A 9 de abril de 1888, o carmelo de Lisieux, na França, abria as suas portas para aquela que um dia seria a padroeira das missões: Teresa Martin, ou Teresinha do Menino Jesus, como é popularmente venerada no Brasil.

Assista a Aula com Padre Paulo Ricardo:


A própria santa é quem nos narra a grandiosidade daquele momento, “que é preciso ter passado por ele para saber o que ele é”, no seu Manuscrito A, da História de uma alma (69v):

Minha emoção não se traduziu exteriormente; depois de ter abraçado todos os membros da minha família querida, pus-me de joelhos diante de meu incomparável Pai, pedindo-lhe a sua bênção; para me dá-la ele mesmo se pôs de joelhos me abraçou chorando… Era um espetáculo que devia fazer sorrir os anjos aquele desse ancião apresentando ao Senhor sua filha ainda na primavera da vida! Alguns instantes depois, as portas da arca sagrada se fechavam sobre mim e lá eu recebia os abraços das irmãs queridas que me tinham servido de mães e que ia doravante tomar como modelos de minhas ações. Enfim meus desejos estavam realizados, minha alma sentia uma paz tão suave e tão profunda que me seria impossível exprimi-la e desde os sete anos e meio essa paz íntima permaneceu sendo meu quinhão, não me abandonou no meio das maiores provações. (grifos nossos)

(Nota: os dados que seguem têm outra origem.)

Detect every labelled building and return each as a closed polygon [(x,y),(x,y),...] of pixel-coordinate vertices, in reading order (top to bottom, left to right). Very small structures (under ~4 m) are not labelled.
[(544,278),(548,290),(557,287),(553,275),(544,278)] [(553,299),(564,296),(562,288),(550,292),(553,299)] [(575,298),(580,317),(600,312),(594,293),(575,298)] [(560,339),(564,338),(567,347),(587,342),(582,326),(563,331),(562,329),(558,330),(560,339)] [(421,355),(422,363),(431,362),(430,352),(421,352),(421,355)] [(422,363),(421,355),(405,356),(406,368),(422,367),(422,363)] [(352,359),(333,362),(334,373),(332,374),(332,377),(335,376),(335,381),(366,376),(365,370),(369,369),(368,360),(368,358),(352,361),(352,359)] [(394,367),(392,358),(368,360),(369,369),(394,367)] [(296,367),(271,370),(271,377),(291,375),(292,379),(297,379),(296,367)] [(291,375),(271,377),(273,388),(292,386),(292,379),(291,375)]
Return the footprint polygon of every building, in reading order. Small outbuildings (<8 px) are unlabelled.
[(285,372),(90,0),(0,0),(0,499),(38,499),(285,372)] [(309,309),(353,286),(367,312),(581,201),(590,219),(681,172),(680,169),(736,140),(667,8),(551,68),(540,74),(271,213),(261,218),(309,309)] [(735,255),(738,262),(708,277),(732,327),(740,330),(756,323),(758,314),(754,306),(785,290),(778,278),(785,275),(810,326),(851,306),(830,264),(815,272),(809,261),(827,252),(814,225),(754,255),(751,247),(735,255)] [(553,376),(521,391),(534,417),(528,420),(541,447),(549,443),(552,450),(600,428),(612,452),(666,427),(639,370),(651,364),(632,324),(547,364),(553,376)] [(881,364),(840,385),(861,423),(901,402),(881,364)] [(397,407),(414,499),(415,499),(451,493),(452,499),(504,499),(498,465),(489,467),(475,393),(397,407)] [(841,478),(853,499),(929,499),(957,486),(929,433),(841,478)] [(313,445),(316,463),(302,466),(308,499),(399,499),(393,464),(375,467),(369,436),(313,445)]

A entrega heróica de Teresinha à vida religiosa coloca-nos diante de uma verdade: nós nascemos para Deus. Não há outro meio ou lugar onde o ser humano encontre a felicidade autêntica senão na realização total da sua vocação cristã. De fato, a maior parte de nós nunca terá a chance de ouvir “as portas da arca sagrada” se fecharem sobre nós, como ouviu Teresinha. Todavia, podemos imitar a sua entrega por meio do cumprimento heróico do nosso estado de vida, fazendo tudo o que está a nosso alcance por amor a Deus e à Igreja.

Para cumprir o seu chamado, Teresinha descobriu um caminho inteiramente novo, uma pequena via, que pode ser igualmente percorrida por cada um de nós. Trata-se de um caminho pelo qual nos tornamos ofertas de amor a Deus nas pequenas coisas do dia a dia.

A “pequena via” de Santa Teresinha é, deveras, uma redescoberta original do Evangelho, o que lhe rendeu o título de “doutor da Igreja”. No resumo de sua tese sobre a espiritualidade da pequena santa, o padre Conrado de Meester fala que esse “novo caminho” nada mais seria que uma resposta a uma “indagação vital” de todo ser humano, motivo pelo qual Teresinha “conseguiu causar um eco na Igreja bastante universal” (2018, p. 74).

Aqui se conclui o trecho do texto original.